Directions for this task: Show every line of the data below that includes the word "Rendered".

Dataset records:

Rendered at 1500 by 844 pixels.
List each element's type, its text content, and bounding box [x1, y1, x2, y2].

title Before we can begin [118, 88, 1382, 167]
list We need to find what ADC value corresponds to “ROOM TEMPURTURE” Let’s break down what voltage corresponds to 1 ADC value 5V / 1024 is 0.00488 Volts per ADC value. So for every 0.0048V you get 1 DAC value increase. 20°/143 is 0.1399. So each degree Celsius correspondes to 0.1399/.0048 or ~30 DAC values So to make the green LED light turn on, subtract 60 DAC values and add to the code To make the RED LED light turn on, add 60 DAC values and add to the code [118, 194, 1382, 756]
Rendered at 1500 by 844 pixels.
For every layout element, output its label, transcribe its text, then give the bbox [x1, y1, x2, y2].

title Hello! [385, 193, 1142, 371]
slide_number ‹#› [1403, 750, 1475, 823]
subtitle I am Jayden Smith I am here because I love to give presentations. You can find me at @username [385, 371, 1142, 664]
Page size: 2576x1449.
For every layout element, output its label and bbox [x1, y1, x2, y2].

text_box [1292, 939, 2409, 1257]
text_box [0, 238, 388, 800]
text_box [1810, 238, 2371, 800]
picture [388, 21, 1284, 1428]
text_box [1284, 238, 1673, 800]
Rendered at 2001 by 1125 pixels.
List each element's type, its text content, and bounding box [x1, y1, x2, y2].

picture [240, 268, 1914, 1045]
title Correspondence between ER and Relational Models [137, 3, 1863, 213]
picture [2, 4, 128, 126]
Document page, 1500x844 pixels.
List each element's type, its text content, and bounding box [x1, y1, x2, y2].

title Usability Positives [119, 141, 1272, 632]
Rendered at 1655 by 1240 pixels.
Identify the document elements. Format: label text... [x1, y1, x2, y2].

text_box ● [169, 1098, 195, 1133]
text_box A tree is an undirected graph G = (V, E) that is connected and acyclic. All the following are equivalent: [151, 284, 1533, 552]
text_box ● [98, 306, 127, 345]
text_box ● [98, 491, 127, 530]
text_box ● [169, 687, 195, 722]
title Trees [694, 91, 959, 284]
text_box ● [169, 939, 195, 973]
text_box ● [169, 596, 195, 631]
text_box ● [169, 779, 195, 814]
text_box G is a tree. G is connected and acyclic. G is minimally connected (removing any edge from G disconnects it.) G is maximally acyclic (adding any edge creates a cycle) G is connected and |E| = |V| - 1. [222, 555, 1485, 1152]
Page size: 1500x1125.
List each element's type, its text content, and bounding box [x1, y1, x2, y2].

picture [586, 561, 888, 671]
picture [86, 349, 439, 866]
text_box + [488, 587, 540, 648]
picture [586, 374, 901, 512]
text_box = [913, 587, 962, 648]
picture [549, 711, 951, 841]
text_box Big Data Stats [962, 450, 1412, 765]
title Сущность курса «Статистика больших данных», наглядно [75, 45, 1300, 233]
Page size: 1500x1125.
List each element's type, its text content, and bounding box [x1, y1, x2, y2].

Answer for the task:
Rendered at 1500 by 844 pixels.
Rendered at 1500 by 844 pixels.
Rendered at 2001 by 1125 pixels.
Rendered at 1655 by 1240 pixels.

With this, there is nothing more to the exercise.